Buttigieg also joined Schumer and Gillibrand in pushing for the Reconnecting Communities Act and to make permanent an expansion of the local hire pilot program as part of the American Jobs Plan, which would help fund the I-81 project while supporting local workers and “revitalizing Syracuse,” Schumer’s office said in a Tuesday news release.

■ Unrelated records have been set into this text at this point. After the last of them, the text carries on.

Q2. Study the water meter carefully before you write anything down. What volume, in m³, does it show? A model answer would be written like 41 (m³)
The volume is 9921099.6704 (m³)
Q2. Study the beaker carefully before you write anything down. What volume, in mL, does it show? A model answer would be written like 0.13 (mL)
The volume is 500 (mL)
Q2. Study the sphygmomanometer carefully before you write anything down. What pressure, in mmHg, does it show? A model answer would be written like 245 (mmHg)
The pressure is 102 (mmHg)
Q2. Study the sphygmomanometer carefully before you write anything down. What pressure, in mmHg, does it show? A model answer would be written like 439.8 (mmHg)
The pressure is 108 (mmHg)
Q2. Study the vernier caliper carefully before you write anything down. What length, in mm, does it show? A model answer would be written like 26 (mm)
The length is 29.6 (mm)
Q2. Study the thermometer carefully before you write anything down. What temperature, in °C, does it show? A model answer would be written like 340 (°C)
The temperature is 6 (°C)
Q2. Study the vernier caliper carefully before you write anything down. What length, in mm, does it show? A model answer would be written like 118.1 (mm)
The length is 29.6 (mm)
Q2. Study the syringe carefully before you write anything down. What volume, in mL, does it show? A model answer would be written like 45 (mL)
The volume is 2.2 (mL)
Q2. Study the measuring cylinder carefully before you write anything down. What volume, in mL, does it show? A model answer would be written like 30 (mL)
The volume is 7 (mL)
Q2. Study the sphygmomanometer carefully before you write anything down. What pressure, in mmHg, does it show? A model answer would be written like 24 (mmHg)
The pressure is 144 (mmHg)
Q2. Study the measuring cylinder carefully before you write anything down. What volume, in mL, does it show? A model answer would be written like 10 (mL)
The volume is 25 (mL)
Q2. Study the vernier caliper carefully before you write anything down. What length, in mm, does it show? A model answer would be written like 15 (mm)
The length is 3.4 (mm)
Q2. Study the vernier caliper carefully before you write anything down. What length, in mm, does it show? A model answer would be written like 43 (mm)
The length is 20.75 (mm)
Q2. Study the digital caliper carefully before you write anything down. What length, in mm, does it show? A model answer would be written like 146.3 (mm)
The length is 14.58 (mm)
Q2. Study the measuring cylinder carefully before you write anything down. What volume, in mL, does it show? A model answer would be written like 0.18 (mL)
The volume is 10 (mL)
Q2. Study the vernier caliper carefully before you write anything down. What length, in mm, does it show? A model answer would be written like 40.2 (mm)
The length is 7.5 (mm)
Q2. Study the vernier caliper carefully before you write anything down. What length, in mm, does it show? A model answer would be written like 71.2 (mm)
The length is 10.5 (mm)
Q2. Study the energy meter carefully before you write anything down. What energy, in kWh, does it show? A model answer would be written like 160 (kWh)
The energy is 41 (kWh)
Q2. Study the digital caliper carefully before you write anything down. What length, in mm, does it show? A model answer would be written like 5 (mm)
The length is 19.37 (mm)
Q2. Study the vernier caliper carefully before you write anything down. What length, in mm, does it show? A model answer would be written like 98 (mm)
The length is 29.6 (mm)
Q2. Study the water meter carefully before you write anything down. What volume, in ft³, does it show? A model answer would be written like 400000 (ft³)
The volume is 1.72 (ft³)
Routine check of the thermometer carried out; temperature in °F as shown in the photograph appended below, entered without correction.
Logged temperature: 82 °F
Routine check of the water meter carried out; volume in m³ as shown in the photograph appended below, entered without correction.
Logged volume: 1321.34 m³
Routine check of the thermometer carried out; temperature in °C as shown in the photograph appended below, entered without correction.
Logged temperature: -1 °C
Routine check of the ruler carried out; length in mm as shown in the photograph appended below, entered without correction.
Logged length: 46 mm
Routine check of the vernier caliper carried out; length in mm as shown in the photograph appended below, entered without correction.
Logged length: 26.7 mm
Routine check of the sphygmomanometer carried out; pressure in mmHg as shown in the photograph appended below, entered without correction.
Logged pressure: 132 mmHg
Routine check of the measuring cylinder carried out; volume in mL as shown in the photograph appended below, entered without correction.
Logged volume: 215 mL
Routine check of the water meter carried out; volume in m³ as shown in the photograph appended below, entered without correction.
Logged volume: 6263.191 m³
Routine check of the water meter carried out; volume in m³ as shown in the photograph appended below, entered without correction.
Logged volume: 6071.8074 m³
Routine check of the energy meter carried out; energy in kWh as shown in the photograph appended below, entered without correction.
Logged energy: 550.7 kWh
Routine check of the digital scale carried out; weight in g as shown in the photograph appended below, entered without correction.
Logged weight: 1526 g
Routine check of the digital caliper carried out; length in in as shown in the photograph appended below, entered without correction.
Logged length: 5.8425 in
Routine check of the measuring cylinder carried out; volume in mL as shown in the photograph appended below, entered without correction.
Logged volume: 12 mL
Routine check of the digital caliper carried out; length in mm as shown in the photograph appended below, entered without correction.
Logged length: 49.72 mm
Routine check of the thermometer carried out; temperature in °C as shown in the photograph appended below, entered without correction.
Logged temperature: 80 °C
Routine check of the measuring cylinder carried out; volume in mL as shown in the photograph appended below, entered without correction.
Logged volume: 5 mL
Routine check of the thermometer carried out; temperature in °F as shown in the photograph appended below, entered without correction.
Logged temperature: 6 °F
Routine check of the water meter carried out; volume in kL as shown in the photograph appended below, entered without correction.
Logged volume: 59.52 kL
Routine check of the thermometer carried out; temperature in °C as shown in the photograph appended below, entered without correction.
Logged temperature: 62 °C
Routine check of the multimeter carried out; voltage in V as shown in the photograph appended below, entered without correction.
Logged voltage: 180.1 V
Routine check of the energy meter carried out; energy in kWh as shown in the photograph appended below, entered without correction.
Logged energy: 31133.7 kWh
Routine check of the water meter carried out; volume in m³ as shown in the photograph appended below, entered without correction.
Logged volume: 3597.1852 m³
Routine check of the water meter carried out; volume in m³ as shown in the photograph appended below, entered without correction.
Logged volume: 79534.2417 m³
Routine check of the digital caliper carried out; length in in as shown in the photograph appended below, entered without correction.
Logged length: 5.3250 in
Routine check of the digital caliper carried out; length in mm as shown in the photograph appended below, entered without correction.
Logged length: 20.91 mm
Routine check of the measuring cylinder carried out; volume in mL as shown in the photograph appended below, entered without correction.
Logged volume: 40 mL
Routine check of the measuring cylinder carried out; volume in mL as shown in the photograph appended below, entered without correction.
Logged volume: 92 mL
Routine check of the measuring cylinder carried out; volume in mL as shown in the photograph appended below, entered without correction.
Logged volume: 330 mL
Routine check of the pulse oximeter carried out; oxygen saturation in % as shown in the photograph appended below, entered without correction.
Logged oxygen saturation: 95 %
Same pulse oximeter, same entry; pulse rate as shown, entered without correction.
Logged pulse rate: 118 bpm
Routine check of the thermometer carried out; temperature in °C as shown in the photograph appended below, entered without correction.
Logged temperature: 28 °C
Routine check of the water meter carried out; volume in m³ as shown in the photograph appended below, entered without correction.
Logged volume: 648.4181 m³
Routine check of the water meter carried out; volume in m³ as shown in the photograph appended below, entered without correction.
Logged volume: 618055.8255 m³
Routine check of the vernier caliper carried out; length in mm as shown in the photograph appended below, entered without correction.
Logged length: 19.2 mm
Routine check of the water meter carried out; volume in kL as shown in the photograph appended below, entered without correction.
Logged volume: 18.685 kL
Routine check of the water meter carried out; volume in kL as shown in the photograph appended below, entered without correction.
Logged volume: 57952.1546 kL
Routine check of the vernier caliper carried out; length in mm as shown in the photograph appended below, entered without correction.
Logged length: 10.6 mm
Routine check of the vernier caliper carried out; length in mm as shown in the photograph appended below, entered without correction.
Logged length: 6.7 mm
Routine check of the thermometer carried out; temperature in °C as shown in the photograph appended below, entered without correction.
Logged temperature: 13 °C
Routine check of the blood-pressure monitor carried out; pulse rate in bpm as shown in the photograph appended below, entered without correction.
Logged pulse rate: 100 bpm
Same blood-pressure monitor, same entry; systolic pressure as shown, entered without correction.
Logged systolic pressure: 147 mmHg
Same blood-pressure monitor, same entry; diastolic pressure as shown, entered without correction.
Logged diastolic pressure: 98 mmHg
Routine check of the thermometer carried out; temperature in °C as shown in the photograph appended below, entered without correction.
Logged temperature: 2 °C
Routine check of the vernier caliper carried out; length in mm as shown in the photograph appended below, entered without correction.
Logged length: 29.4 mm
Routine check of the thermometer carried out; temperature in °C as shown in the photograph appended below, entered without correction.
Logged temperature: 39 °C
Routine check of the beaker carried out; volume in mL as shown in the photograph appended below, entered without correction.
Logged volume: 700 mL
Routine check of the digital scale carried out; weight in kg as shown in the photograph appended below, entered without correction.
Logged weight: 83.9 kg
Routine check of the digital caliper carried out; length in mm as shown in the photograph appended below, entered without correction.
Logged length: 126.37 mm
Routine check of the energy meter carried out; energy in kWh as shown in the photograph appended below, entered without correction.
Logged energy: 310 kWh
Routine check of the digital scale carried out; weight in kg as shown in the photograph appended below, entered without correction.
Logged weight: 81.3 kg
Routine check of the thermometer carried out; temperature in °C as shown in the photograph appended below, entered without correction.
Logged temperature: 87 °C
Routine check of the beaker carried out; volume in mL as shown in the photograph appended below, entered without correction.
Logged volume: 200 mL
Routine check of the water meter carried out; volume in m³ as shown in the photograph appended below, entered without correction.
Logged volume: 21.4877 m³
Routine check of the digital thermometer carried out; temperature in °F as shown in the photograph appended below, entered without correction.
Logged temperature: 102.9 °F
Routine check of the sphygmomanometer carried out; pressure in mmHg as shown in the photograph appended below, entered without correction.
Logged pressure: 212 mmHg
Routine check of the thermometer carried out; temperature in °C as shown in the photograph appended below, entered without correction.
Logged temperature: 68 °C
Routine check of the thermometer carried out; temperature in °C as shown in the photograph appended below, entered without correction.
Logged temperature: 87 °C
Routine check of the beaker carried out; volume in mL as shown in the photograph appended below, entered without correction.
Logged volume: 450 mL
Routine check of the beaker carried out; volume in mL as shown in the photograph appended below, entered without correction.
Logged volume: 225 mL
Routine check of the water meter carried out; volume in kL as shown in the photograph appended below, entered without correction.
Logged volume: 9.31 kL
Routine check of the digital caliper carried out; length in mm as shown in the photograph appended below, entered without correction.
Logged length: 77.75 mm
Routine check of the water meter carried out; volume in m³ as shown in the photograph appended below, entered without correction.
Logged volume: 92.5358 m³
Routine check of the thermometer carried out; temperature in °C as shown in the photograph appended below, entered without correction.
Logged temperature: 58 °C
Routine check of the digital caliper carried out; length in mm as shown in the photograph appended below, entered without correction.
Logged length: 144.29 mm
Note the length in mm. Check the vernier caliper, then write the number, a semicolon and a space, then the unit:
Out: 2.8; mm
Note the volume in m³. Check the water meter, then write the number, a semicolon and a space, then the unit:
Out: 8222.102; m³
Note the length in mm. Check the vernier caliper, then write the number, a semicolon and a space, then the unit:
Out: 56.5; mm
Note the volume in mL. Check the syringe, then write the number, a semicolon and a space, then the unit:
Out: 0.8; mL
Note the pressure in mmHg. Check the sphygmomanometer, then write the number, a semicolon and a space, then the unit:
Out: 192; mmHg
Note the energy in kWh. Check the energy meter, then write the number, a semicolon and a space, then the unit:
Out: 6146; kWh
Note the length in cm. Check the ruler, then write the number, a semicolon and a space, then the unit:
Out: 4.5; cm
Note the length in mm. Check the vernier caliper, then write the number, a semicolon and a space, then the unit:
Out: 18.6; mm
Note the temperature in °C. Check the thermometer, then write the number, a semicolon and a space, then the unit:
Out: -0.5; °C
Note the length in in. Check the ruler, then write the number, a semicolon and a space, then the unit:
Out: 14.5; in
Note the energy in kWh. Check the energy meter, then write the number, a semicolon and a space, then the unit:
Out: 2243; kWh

Schumer’s office said he and Gillibrand have been “vocal advocates of the need for local hire and other targeted” hiring programs as part of federally funded construction. Last month, the U.S. Department of Transportation (DOT) heeded the senators’ calls to implement a local hire pilot program for highway projects. The provision passed out of the Commerce Committee would provide the DOT with the authority to turn the local hire pilot into a permanent authority across all DOT programs, not just the Federal Highway Administration and Federal Transit Administration.